TASK DESCRIPTION.
Every entry below should be restated word for word, except for its images.

──────────

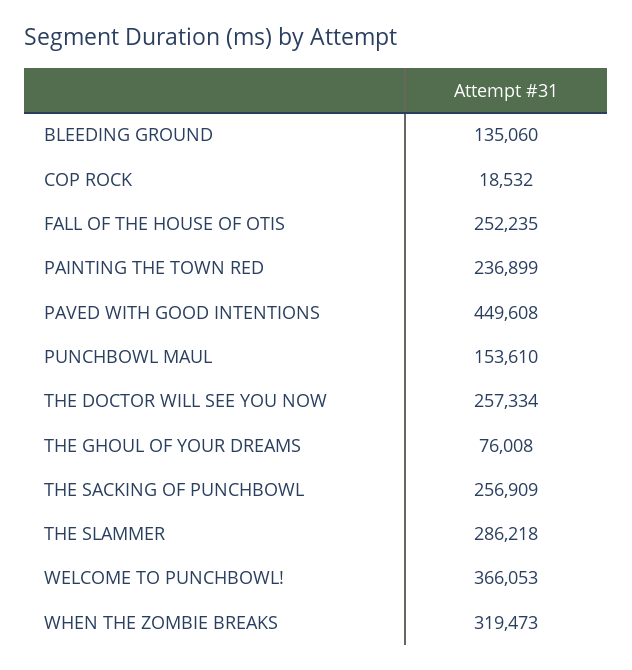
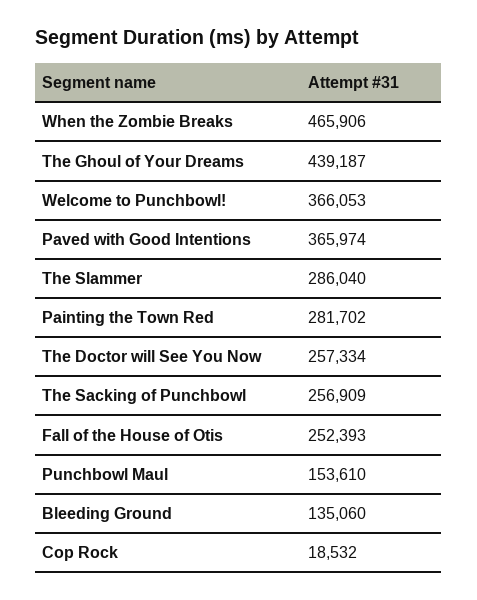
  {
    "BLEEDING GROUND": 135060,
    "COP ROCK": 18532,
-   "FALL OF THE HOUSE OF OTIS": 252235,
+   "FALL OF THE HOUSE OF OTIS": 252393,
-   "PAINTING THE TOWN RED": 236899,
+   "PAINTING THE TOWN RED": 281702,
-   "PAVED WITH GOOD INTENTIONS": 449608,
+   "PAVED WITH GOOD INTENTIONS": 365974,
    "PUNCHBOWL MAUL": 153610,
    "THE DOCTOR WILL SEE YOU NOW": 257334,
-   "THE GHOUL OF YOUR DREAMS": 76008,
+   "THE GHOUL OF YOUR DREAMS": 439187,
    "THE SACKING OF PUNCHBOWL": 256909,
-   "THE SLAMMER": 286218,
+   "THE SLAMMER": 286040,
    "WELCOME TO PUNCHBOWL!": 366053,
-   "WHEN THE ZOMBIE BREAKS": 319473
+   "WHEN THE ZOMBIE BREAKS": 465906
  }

──────────

SOLUTION FOR THIS EXERCISE.
  {
    "BLEEDING GROUND": 135060,
    "COP ROCK": 18532,
-   "FALL OF THE HOUSE OF OTIS": 252235,
+   "FALL OF THE HOUSE OF OTIS": 252393,
-   "PAINTING THE TOWN RED": 236899,
+   "PAINTING THE TOWN RED": 281702,
-   "PAVED WITH GOOD INTENTIONS": 449608,
+   "PAVED WITH GOOD INTENTIONS": 365974,
    "PUNCHBOWL MAUL": 153610,
    "THE DOCTOR WILL SEE YOU NOW": 257334,
-   "THE GHOUL OF YOUR DREAMS": 76008,
+   "THE GHOUL OF YOUR DREAMS": 439187,
    "THE SACKING OF PUNCHBOWL": 256909,
-   "THE SLAMMER": 286218,
+   "THE SLAMMER": 286040,
    "WELCOME TO PUNCHBOWL!": 366053,
-   "WHEN THE ZOMBIE BREAKS": 319473
+   "WHEN THE ZOMBIE BREAKS": 465906
  }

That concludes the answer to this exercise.